To create the reports we needed from the two cubes in our new model, we had to build a virtual cube that contains all the dimensions of the TrialBalance cube, the Reports dimension from the ReportStructure cube, and two measures: Value from the TrialBalance cube and Include_In_Rep from the ReportStructure cube.
The Include_In_Rep measure in the ReportStructure cube contains a non-zero value for each of the accounts to include in any particular report line. The Value measure from the TrialBalance cube stores the actual value for each account. If we multiply these two measures, we get the value of each account included in the report line and a 0 for accounts that aren't included. (Figure 6 shows an example of TrialBalance accounts that will be included in a particular report line.)

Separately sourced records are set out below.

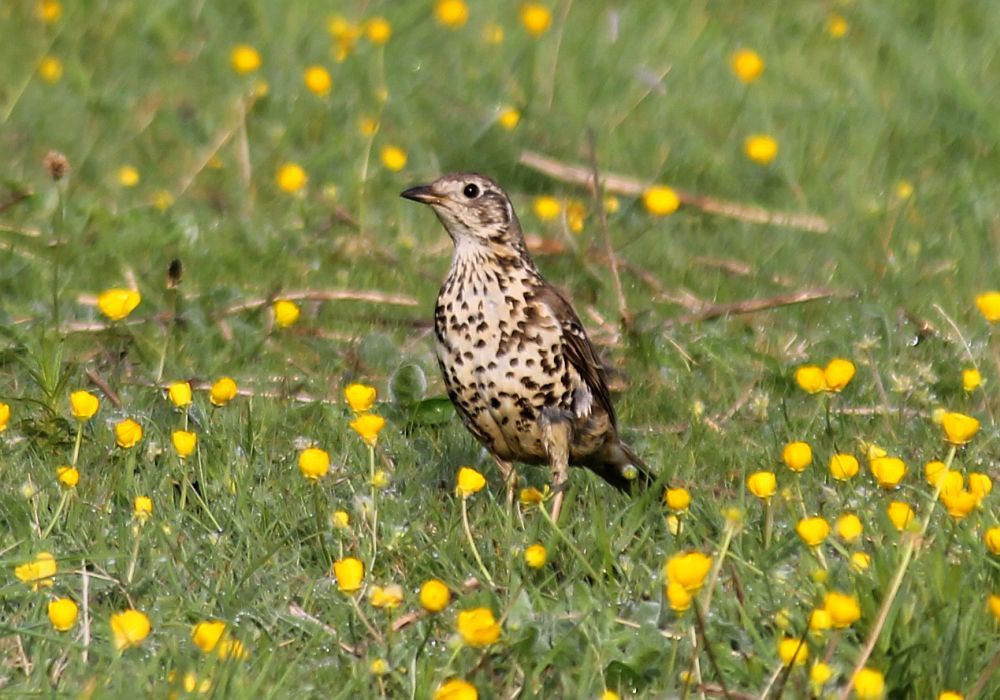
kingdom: Animalia
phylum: Chordata
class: Aves
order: Passeriformes
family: Turdidae
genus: Turdus
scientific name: Turdus viscivorus
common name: Mistle thrush
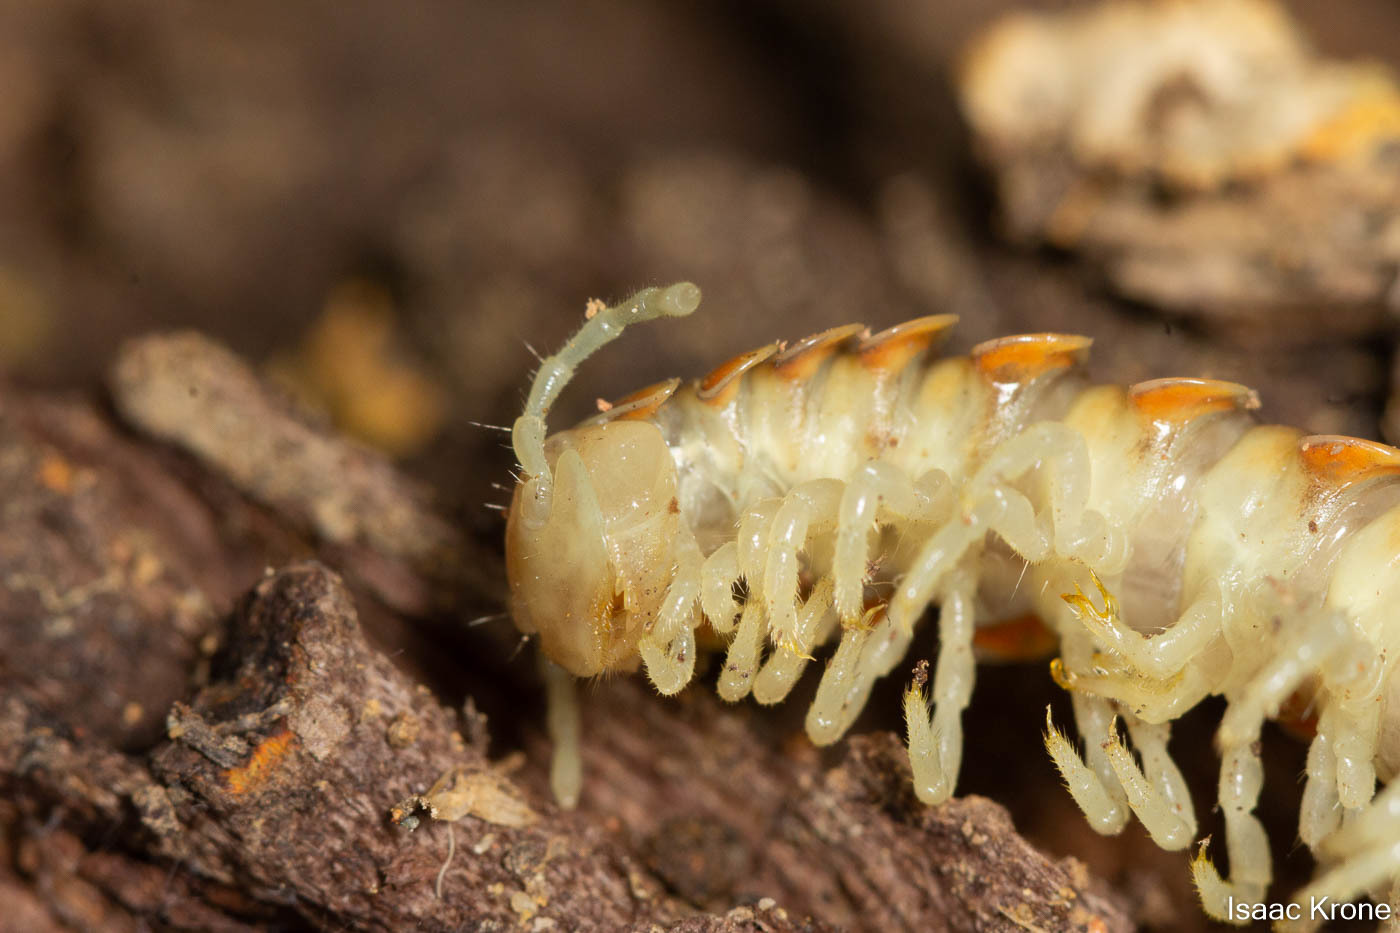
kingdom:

The multiplication is complex because the Value and Include_In_Rep measures have different dimensionality (i.e., the two measures relate to different dimensions). Value measure lacks the Reports dimension and the Include_In_Rep measure lacks the Time, Organization, Variables, and ChartOfAccounts dimensions. When you compute values in a virtual cube, measure cells contain only values at the All level for dimensions that aren't common to all the underlying cubes. For those dimensions, you can use the ValidMeasure() function to return the measure value from the cell at the All level coordinates.
Because the Value and Include_In_Rep measures have different dimensionality, we had to use the ValidMeasure() function to force dimensions that aren't common to all the cubes to their All level, as the following code shows.

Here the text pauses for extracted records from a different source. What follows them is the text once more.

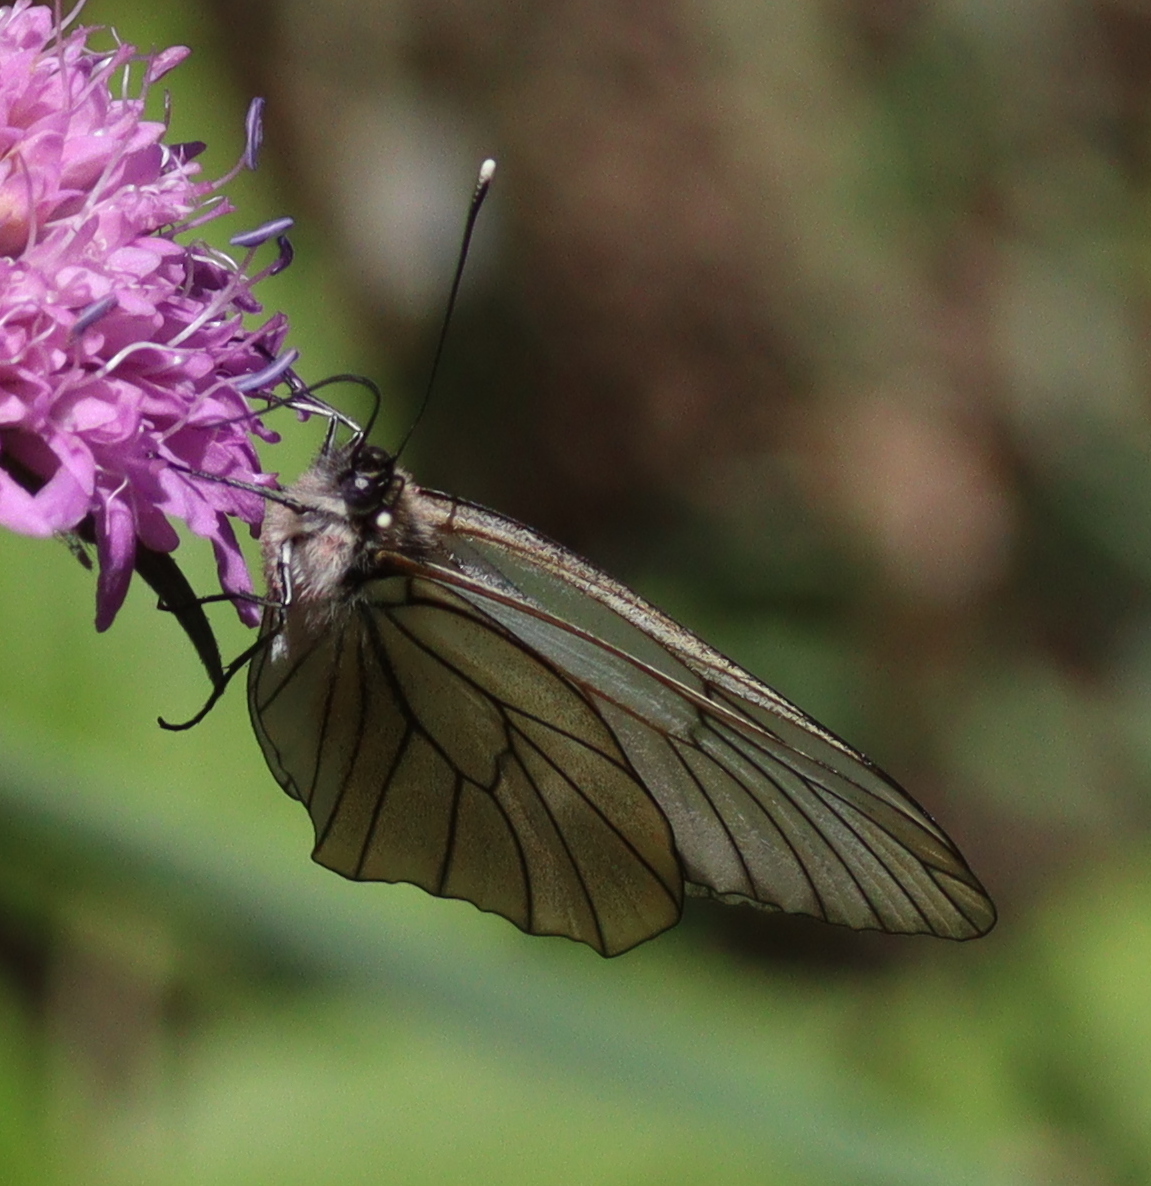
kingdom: Animalia
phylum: Arthropoda
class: Insecta
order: Lepidoptera
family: Pieridae
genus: Aporia
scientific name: Aporia crataegi
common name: Black-veined white
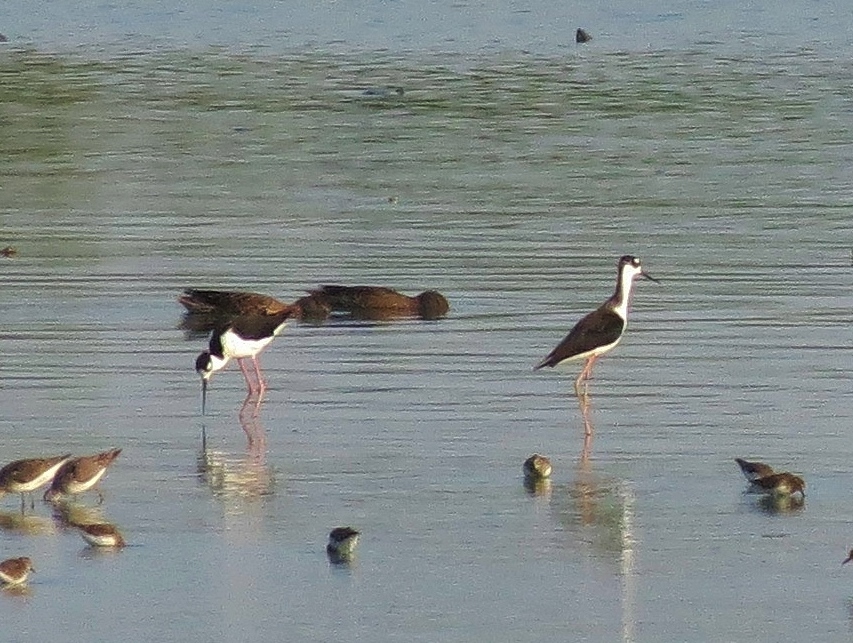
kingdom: Animalia
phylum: Chordata
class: Aves
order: Charadriiformes
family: Recurvirostridae
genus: Himantopus
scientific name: Himantopus mexicanus
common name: Black-necked stilt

[Measure].[Report Value] AS
'ValidMeasure
([Measure].[Value]) *
ValidMeasure([Measure].[ Include
In Rep])'
The result is a calculated measure, Report Value. What we actually wanted to include in the final result is the total of Report Value across all the accounts. The right place for this total is in the All member of the ChartOfAccounts dimension. So, we first had to calculate the Report Value for all accounts, then aggregate them into the All member. Listing 1 shows the code to create the Report Value calculated measure. Note that, while calculating the All member's value, we excluded it from [ChartOfAccounts].Members. If we didn't, we'd have an infinite recursive formula.

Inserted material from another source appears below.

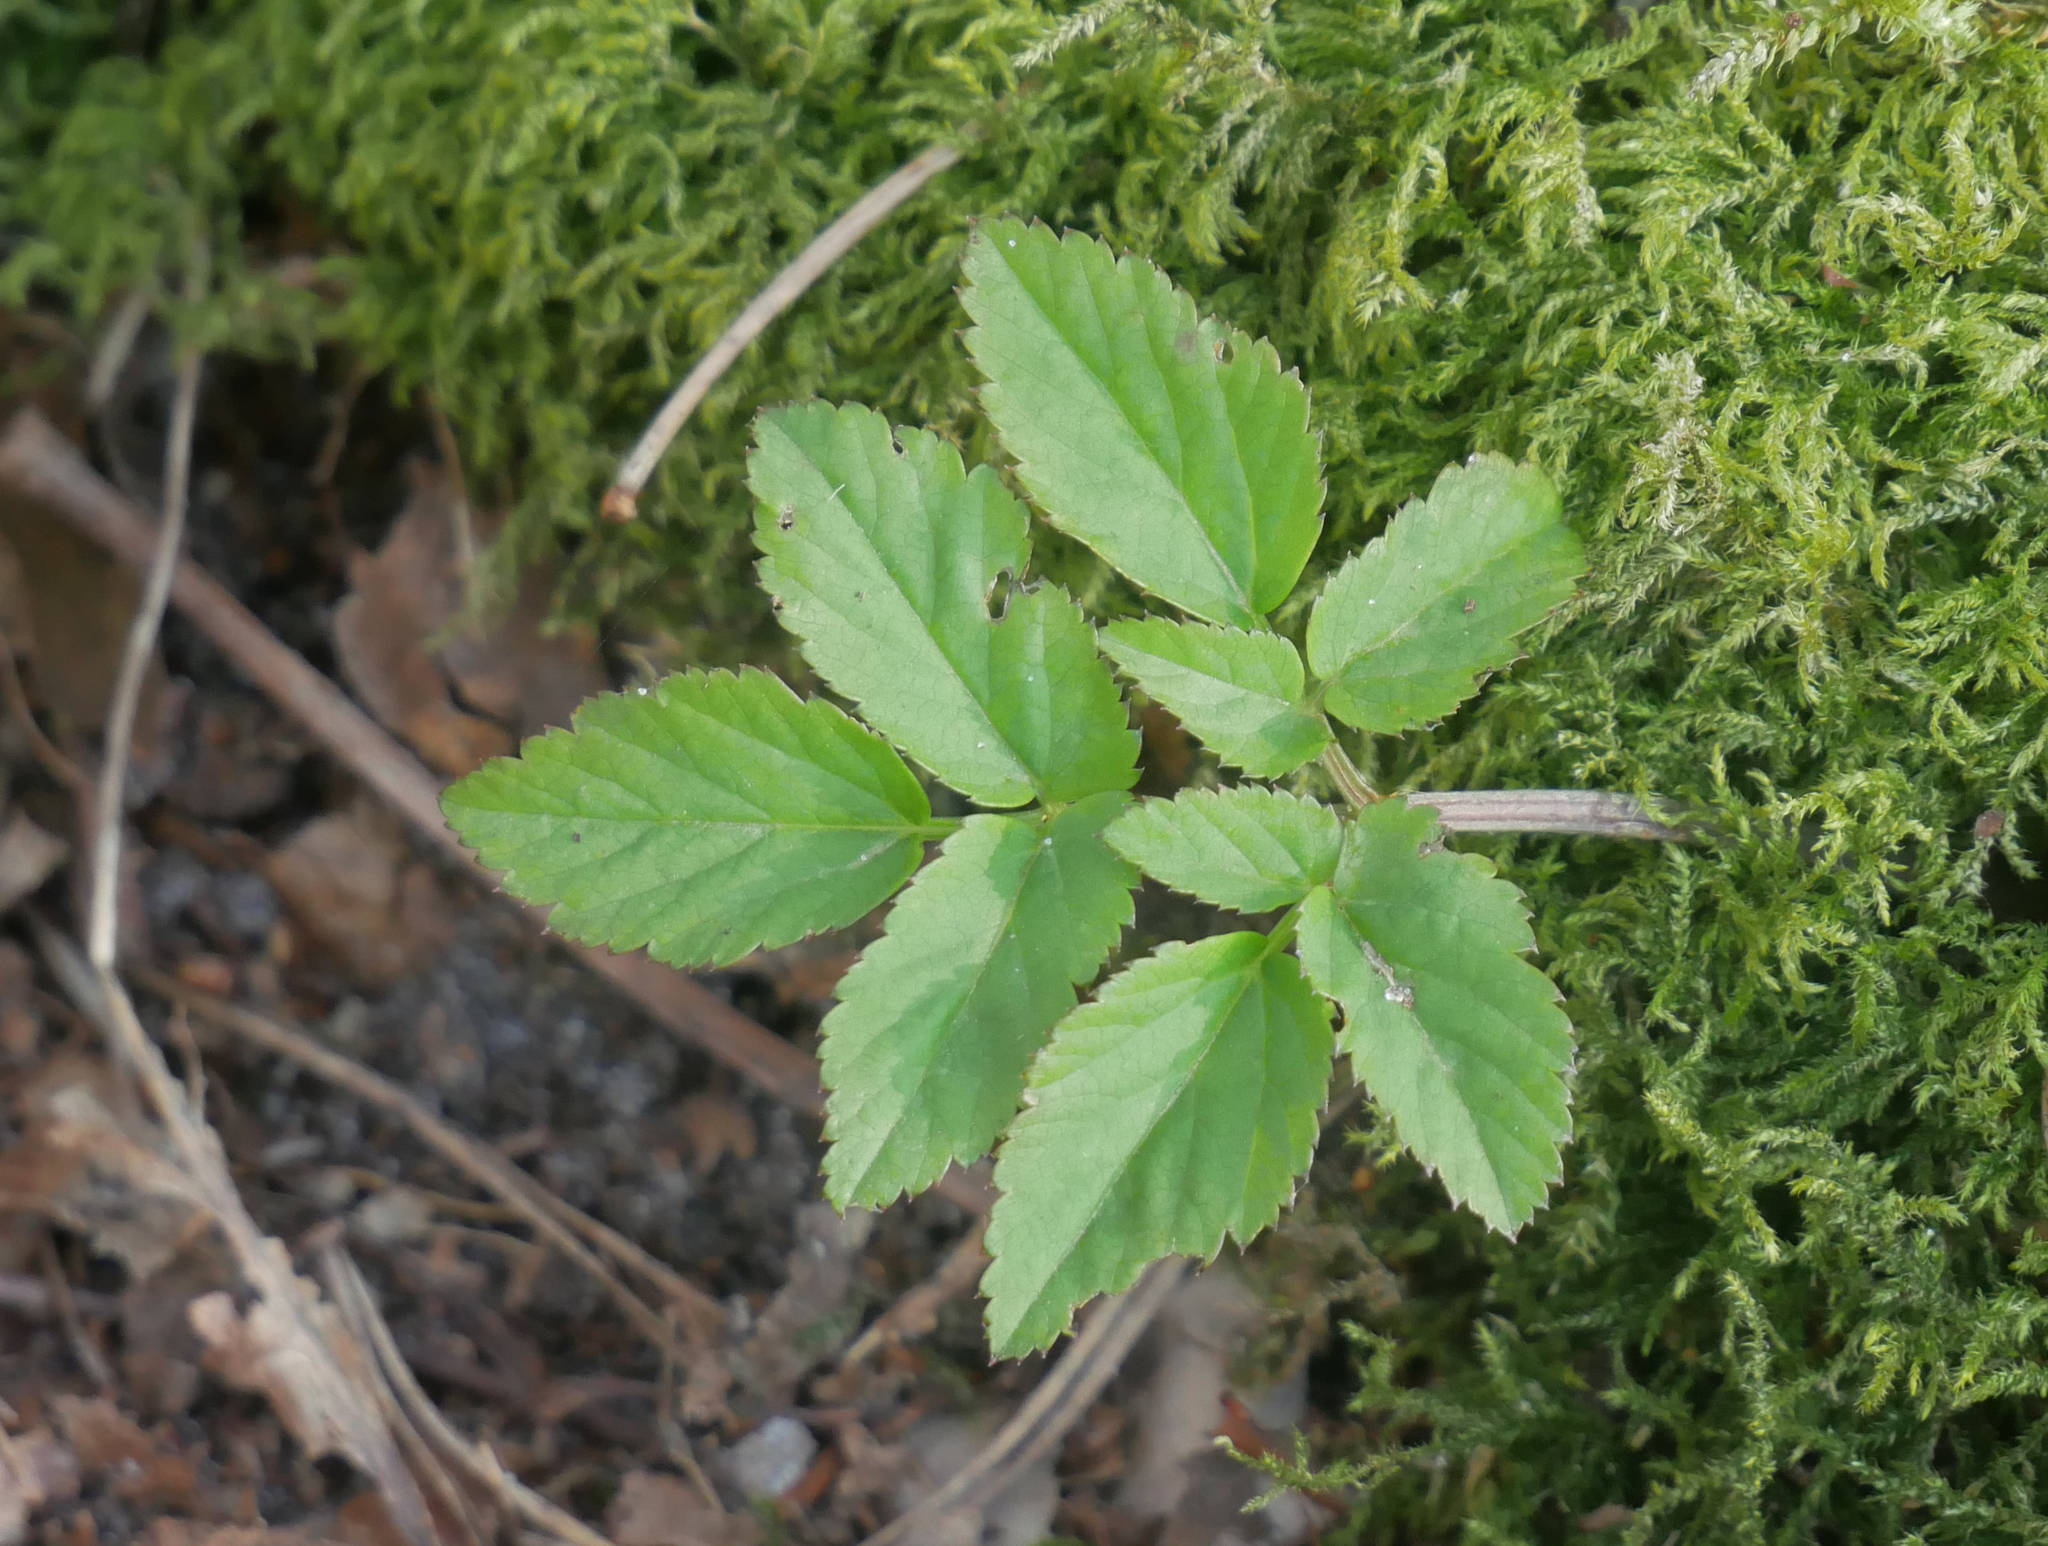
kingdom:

We still had one hole in our solution. We needed to avoid aggregating the Include_In_Rep field across the ChartOfAccounts dimension because we didn't want to have a parent account in any report that included one of its descendants. However, we did want to aggregate measures across the Reports dimension. As Russ Whitney noted in his Mastering Analysis column "Alternative Aggregations" (March 2003, InstantDoc ID 37707), Analysis Services doesn't natively support aggregating a measure across one dimension and avoiding it across another one. To solve the problem, we created a custom rollup in the ChartOfAccounts dimension, as the code in Listing 2 shows. In the case of the Value measure, we aggregated all leaf-level descendants of the current account, and for the Include_In_Rep measure, we simply used the non-leaf member data.
Now, we can easily produce common financial reports like the one that Figure 2 shows. If our users need further detail about any line in a report, they can cross-join the Reports and ChartOfAccounts dimensions, suppress zero, and get a drill-down report like the one that Figure 7 shows.
One word of warning: When you create the ReportStructure table, be sure you don't directly or indirectly include an account more than once in the same report. Doing so will produce double counting. The relationships in Figure 3 illustrate the kind of duplication that can occur. Account 101 is included twice in report line A, once directly and once indirectly, through its parents.
An important benefit of our solution is its flexibility. If users in our organization want to add or change reports, they can update the ReportStructure and Reports tables, then reprocess the small ReportStructure cube. We don't have to change the ChartOfAccounts table or reprocess the large TrialBalance cube. You can apply this modeling technique to many kinds of applications other than financial reporting. Wherever you need to create large numbers of dynamic subsets of members of a given dimension and create a hierarchy of these sets, this technique provides the solution.